A new bill signed into law by California Gov. Jerry Brown on Sunday will require the state’s Department of Public Health to separate data it collects by ethnicity or ancestry for members of AAPI groups.
The disaggregation bill – known as AB-1726, or the Accounting for Health and Education in API Demographics (AHEAD) Act – will help better show the disparities in health care for Southeast Asians and Pacific Islanders, two groups that commonly get left out, according to civil rights groups who view the new law as a win.
For example, an analysis of U.S. Census data by Asian Americans Advancing Justice found that 14 percent of the Asian American community lacks health insurance. Broken down by ethnic groups, a divide rises – while 8 percent of Japanese Americans are uninsured, 27 percent of Korean Americans lack insurance.
4. But there are also key differences among Asian Americans on many issues like domestic violence #AB1726 pic.twitter.com/FfPtuACyCZ
— AAPI Data (@AAPIData) August 20, 2016
In the 90s, California required data be collected in 11 different AAPI categories, according to the office of Democratic Assemblyman Rob Bonta, the bill’s sponsor. Now, 10 additional ethnic groups – Bangladeshi, Hmong, Indonesian, Malaysian, Pakistani, Sri Lankan, Taiwanese, Thai, Fijian and Tongan Americans – have been added to that list.
A handful of Asian American advocacy groups, including the Asian & Pacific Islander American Health Forum (APIAHF), Empowering Pacific Islander Communities (EPIC), and Southeast Asia Resource Action Center (SEARAC), helped Bonta with efforts to pass the bill. A hashtag, #AllCACounts, was launched last month on social media.
“AB 1726 will give us a clearer pathway to formulate policy focused on positive outcomes for our specific API communities,” Bonta told NBC News.

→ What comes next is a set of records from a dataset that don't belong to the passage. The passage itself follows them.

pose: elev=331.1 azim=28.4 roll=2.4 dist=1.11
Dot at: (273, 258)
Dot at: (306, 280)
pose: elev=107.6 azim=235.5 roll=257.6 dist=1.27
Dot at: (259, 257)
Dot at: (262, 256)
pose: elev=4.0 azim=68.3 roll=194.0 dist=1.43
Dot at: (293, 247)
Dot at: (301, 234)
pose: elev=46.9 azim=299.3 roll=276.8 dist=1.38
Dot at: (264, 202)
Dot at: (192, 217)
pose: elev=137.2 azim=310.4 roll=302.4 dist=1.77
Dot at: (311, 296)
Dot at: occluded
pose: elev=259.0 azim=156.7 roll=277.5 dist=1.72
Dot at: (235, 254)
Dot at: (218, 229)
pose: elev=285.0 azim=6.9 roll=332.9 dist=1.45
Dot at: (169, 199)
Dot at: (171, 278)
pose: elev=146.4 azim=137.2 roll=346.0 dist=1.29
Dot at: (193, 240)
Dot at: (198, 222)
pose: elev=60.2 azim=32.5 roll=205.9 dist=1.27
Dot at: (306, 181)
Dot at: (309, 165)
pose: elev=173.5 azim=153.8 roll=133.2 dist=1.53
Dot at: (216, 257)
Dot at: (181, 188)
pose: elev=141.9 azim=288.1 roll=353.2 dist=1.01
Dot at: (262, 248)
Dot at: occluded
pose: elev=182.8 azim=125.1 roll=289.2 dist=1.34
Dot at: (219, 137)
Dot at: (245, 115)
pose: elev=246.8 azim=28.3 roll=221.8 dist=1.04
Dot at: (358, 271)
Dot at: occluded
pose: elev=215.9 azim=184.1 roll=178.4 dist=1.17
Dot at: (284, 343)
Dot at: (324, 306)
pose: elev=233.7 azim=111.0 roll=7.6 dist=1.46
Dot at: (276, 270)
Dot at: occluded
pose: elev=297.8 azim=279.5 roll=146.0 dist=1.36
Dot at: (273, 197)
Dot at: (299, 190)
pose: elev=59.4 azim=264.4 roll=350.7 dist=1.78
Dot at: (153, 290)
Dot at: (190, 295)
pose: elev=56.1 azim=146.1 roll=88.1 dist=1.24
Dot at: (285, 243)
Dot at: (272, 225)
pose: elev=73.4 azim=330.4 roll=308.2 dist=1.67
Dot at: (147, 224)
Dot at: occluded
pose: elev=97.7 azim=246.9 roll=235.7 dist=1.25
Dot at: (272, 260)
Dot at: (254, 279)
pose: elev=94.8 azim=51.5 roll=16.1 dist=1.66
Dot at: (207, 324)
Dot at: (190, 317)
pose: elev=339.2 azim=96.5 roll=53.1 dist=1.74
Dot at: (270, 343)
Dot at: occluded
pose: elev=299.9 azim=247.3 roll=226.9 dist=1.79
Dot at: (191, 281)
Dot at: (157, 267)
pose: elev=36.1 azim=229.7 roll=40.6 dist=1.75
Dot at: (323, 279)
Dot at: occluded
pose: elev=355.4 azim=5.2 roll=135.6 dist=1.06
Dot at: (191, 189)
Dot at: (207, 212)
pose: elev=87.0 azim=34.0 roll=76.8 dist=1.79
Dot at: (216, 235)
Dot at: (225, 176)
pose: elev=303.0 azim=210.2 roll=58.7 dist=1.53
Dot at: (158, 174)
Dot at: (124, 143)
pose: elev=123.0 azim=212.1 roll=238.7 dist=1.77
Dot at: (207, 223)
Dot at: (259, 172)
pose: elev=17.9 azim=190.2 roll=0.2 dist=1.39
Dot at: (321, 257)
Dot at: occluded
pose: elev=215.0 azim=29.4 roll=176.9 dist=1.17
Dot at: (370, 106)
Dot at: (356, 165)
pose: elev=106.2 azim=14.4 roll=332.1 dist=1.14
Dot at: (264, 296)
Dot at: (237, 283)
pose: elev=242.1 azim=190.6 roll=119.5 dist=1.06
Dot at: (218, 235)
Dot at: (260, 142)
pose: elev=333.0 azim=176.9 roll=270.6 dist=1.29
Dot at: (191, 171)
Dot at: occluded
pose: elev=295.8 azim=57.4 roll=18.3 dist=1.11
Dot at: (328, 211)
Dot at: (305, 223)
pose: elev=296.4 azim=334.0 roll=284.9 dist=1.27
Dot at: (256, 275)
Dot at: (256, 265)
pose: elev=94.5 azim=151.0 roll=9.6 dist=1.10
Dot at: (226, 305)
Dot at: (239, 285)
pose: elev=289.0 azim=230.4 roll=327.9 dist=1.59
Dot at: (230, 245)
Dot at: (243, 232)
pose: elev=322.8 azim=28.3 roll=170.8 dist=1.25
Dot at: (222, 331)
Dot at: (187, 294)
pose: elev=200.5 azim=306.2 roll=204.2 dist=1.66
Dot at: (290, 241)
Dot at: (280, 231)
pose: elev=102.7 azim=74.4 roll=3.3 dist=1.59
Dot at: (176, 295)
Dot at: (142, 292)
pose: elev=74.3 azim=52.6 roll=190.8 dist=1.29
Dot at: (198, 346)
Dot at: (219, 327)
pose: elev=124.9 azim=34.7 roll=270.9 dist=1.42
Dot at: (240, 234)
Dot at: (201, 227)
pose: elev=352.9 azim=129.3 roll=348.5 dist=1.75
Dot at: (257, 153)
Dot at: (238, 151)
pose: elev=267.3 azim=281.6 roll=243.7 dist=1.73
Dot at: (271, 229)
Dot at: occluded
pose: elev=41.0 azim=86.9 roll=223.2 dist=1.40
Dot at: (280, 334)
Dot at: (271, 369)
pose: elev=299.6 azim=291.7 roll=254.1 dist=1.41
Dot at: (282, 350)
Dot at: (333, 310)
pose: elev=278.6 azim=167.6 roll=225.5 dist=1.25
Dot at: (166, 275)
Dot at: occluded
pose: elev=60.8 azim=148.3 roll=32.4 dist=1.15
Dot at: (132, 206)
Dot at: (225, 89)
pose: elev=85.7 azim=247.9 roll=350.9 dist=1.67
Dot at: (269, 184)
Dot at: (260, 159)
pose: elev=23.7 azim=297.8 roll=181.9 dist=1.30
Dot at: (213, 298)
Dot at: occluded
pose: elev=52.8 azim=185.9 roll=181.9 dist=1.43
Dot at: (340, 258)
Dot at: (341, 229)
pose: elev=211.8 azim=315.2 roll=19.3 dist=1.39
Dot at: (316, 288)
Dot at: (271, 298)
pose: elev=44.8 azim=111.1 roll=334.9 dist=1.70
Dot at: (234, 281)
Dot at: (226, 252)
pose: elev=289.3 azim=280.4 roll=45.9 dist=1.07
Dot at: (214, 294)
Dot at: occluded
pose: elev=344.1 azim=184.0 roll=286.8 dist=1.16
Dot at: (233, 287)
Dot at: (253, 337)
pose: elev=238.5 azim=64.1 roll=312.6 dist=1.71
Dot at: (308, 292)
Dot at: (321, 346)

However, some members of the AAPI community disagree with the bill because it only targets Asian communities to be split up by ethnicity, rather than doing so with every race.
“I disagree with the way we finely divide the Asian community into specific subcategories when we don’t do the same thing to the other ethnic groups,” Lily Ding, a committee member of the Silicon Valley Chinese Association, told NBC.